After so many years of C/C++ programming experience, I just recently asked myself: What if I call a method from an instance pointer that is NULL???
My guess was: If the method refers to no member at all, when why would it crash?
So I did a quick test (on a Windows platform, with Visual C++ 2008):
class Foo
{
public:
Foo() {}
virtual ~Foo() {}
void Do();
};
void Foo::Do()
{
cout << "Calling 'Do' for " << this << endl;
}
int _tmain(int argc, _TCHAR* argv[])
{
Foo foo;
foo.Do();
Foo* pNullFoo = 0;
pNullFoo->Do();
return 0;
}
Which gives an output like:
Calling 'Do' for 0038FE5C
Calling 'Do' for 00000000
This could be an hassle when doing post-mortem debugging of a crash over an instance pointer that is null. You might think that this method cannot be called if this is invalid.
On the other hand, if the method is declared virtual:
virtual void Foo::Do() { ... }
Then the line:
pNullFoo->Do();
will produce an page fault exception. Why? Because instances of a class with virtual methods have a pointer to the vtable to the child class virtual methods they belong to.

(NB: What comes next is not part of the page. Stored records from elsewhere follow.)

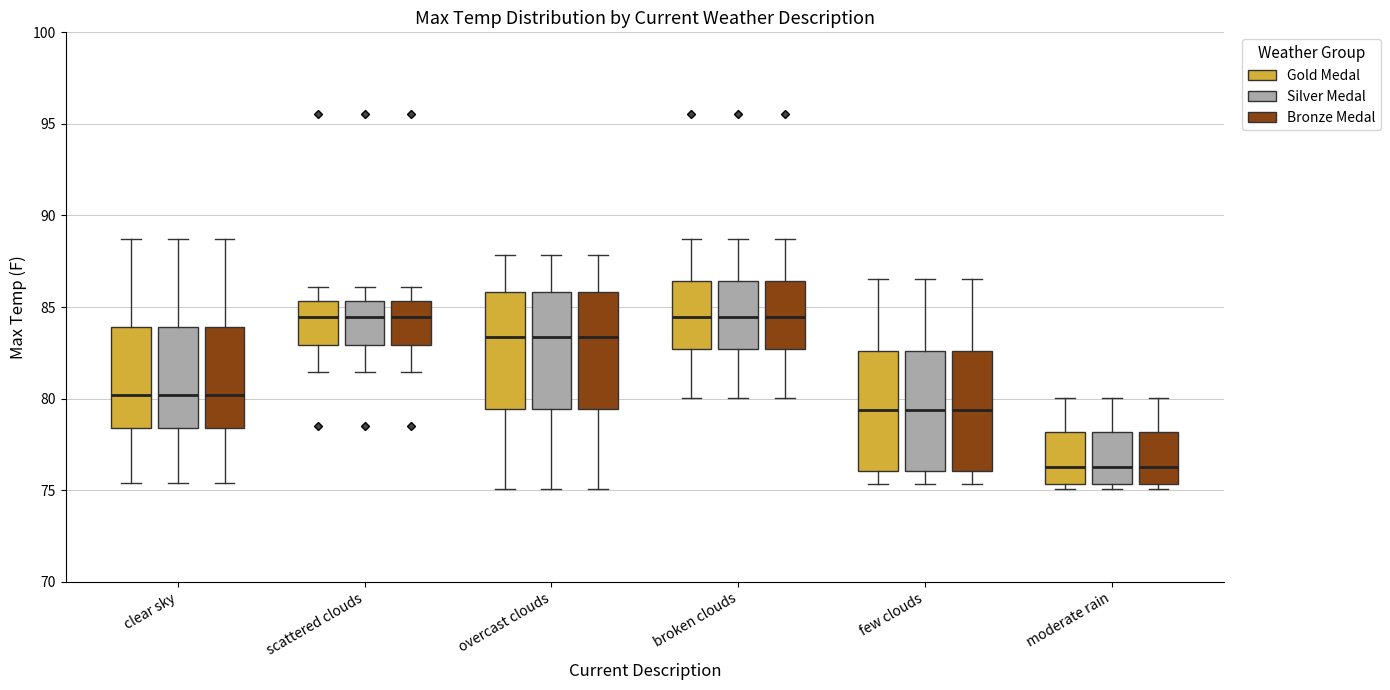

Reading left to right, read every box against the y-axis: the position of its median line, the range the box covers, and the ends of its whiskers. The values are not printed on the chart, so give them approximately, as read against the axis.

clear sky (Gold Medal): median 80.0, box 78.5 to 84.0, whiskers 75.5 to 88.5
clear sky (Silver Medal): median 80.0, box 78.5 to 84.0, whiskers 75.5 to 88.5
clear sky (Bronze Medal): median 80.0, box 78.5 to 84.0, whiskers 75.5 to 88.5
scattered clouds (Gold Medal): median 84.5, box 83.0 to 85.5, whiskers 81.5 to 86.0
scattered clouds (Silver Medal): median 84.5, box 83.0 to 85.5, whiskers 81.5 to 86.0
scattered clouds (Bronze Medal): median 84.5, box 83.0 to 85.5, whiskers 81.5 to 86.0
overcast clouds (Gold Medal): median 83.5, box 79.5 to 86.0, whiskers 75.0 to 88.0
overcast clouds (Silver Medal): median 83.5, box 79.5 to 86.0, whiskers 75.0 to 88.0
overcast clouds (Bronze Medal): median 83.5, box 79.5 to 86.0, whiskers 75.0 to 88.0
broken clouds (Gold Medal): median 84.5, box 82.5 to 86.5, whiskers 80.0 to 88.5
broken clouds (Silver Medal): median 84.5, box 82.5 to 86.5, whiskers 80.0 to 88.5
broken clouds (Bronze Medal): median 84.5, box 82.5 to 86.5, whiskers 80.0 to 88.5
few clouds (Gold Medal): median 79.5, box 76.0 to 82.5, whiskers 75.5 to 86.5
few clouds (Silver Medal): median 79.5, box 76.0 to 82.5, whiskers 75.5 to 86.5
few clouds (Bronze Medal): median 79.5, box 76.0 to 82.5, whiskers 75.5 to 86.5
moderate rain (Gold Medal): median 76.0, box 75.5 to 78.0, whiskers 75.0 to 80.0
moderate rain (Silver Medal): median 76.0, box 75.5 to 78.0, whiskers 75.0 to 80.0
moderate rain (Bronze Medal): median 76.0, box 75.5 to 78.0, whiskers 75.0 to 80.0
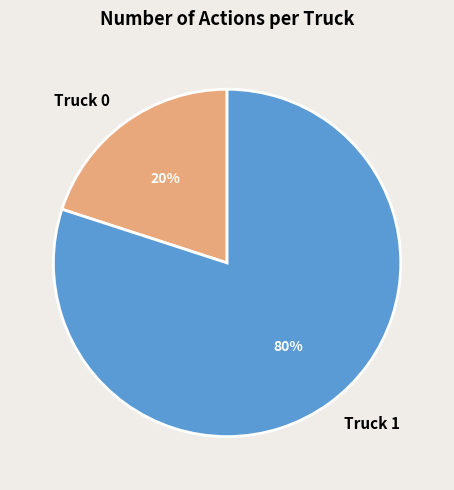

True or false: Truck 0 accounts for 11% of the total.

False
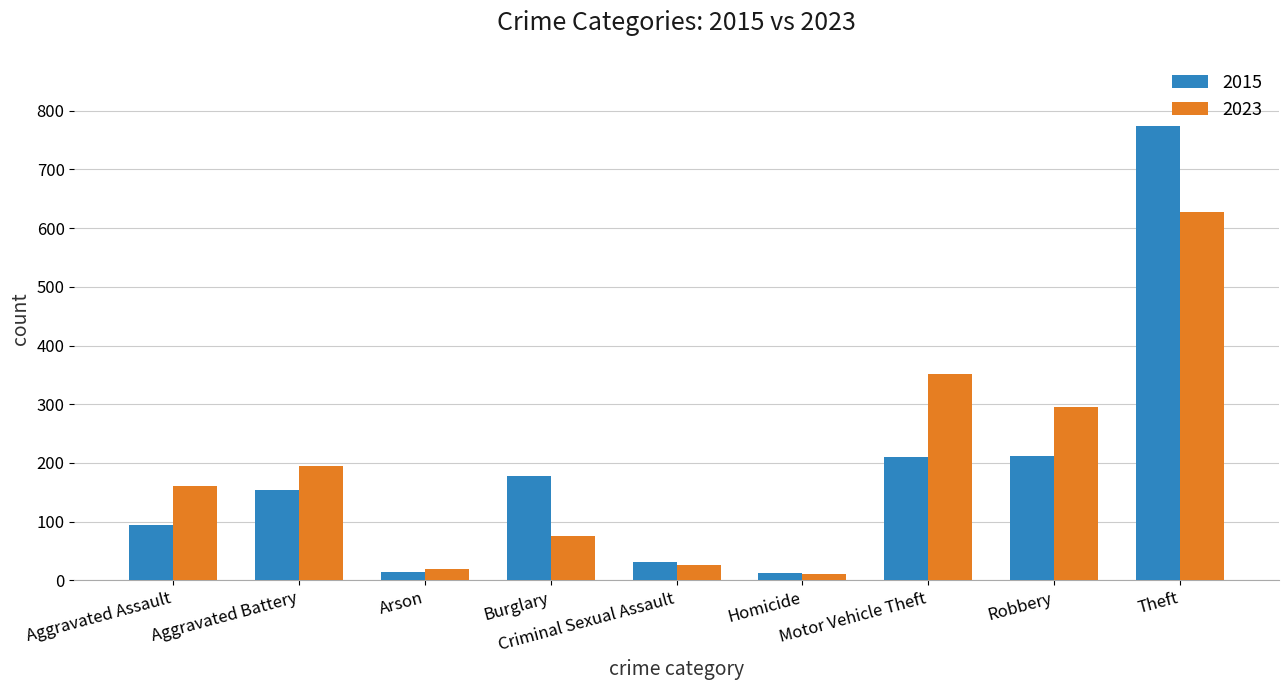

Which series has the largest range (max minus min)?

2015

So the first thing the compiler would do is to make pNullFoo to access its vtable member, then bang!
In conclusion, this is better design to have non contextual functions like Do be implemented as procedural routines than methods, unless they are virtual.
Calling a member function on a NULL pointer invokes undefined behavior. Undefined doesn't mean it's going to crash, nor does it mean it's going to do the right thing - it's undefined. Anything could happen.
The only time I've seen this in production code is with Microsoft's CWnd::GetSafeHWND function. But since they wrote the compiler, they can get away with it.
The proper design for member functions that don't need to access any member data is to have them defined as static:
static void Do();
Then call it like:
Foo::Do();
And you don't even need to have an object or a pointer to do that.